Cosyblankets · 16/02/2023 08:53

Brefugee · 16/02/2023 08:50

When my mum died I inherited her wedding ring, engagement ring and eternity ring. She didn't leave a will. My dad gave them to me. My brother got some money with which he bought himself a piece of jewellery to remember her. Is that sexist as well?

in your brothers shoes? yeah, I'd have probably wanted one of the rings and if my mum did that I'd probably offer him the choice of which he wanted and i keep 2. Or something.

Lucky you're not my brother then he wasn't the slightest bit offended and he wears the piece of jewellery he bought all the time.

UsernamePain · 16/02/2023 08:53

I am a step mum and I have 2 children with my husband. My will states that all of my jewellery be left to my biological children. I feel that they should have the bracelet from my grandmother, the ring from my mum and my wedding rings. My step daughter should inherit that from her own mum.

Ursuladevinia82 · 16/02/2023 08:57

Good grief OP

my firstborn is MY first born and no other child will ever ever be MY first born.

He is yours and your ex’s. Period

SoupDragon · 16/02/2023 08:57

I would expect a man's watch to be passed to a son in the same way I expect women's jewellery to be passed to a daughter.

this "penis operated" nonsense is just dumb in this respect.

Brefugee · 16/02/2023 09:00

Lucky you're not my brother then he wasn't the slightest bit offended and he wears the piece of jewellery he bought all the time.

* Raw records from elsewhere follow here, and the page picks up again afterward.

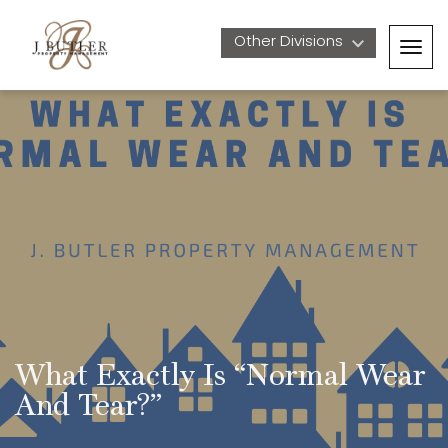
Other Divisions 
Togg
navig
What Exactly Is “Normal Wear 
And Tear?”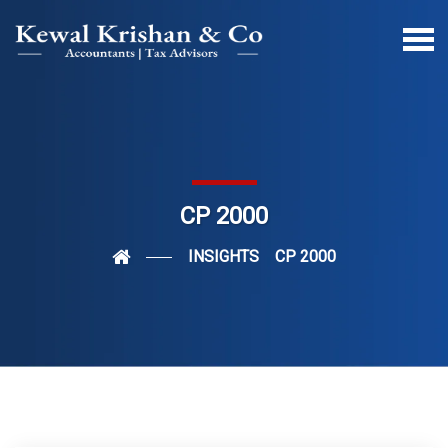
CP 2000
INSIGHTS
CP 2000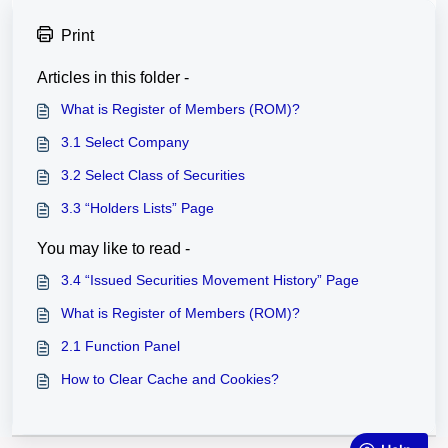
Print
Articles in this folder -
What is Register of Members (ROM)?
3.1 Select Company
3.2 Select Class of Securities
3.3 “Holders Lists” Page
You may like to read -
3.4 “Issued Securities Movement History” Page
What is Register of Members (ROM)?
2.1 Function Panel
How to Clear Cache and Cookies?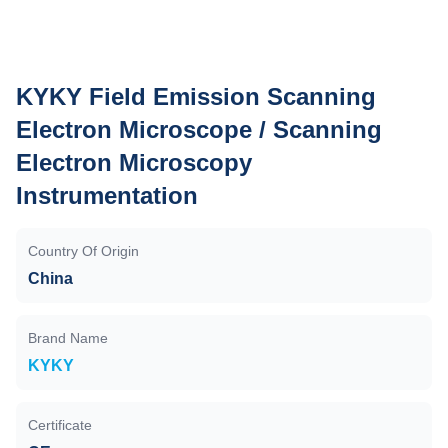
KYKY Field Emission Scanning
Electron Microscope / Scanning
Electron Microscopy
Instrumentation
Country Of Origin
China
Brand Name
KYKY
Certificate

and that is also fine. Nothing to be "offended" about. When my dad died there were things of his that related to shared experiences with me. My mum offered them all to my brother ("men" things) and he pointed out a few things that I'd probably like. No offence taken or given.

Every family is different. But we should also challenge ideas about "this must go to my first born son" as though any daughters that come before that are chopped liver. If it's a watch that the grandfather bought, it's not exactly an heirloom as such, although they may may want to start a tradition of passing the watch to boys. Which is fine, as long as they aren't ignoring the girls, and have provision for what if one doesn't have a son, would a step-son be acceptable.

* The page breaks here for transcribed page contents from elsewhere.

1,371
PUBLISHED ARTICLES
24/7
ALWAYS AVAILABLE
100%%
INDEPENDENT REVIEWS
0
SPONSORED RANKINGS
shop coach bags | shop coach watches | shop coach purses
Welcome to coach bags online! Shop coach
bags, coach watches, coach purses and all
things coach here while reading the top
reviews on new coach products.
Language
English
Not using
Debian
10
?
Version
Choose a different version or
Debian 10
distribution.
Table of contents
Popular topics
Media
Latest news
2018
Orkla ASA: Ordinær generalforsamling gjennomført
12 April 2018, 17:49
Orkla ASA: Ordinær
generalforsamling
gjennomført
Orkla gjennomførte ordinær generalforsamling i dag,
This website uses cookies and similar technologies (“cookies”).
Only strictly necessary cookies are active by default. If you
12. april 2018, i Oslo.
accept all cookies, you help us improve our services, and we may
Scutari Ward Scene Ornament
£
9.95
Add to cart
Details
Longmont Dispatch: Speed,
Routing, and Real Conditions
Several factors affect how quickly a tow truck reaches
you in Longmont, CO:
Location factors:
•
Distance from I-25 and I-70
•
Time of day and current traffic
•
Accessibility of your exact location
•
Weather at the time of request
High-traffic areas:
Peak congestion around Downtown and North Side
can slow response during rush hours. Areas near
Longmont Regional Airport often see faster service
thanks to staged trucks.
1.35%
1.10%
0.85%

Maybe in asking "why not DD" the DH might have a lightbulb moment and say - oh yeah, of course she could have it. Or "she can have x, y, z - we want this to be a tradition for the male line".

LibrariansGiveUsPower · 16/02/2023 09:01

Your husband sounds like a wonderful man. He’s accepted your son as his own, treats him as his own.

He’s still totally right that a family heirloom should be passed from father to son - ie biological son. Don’t let this distract from what sounds like a wonderful family dynamic.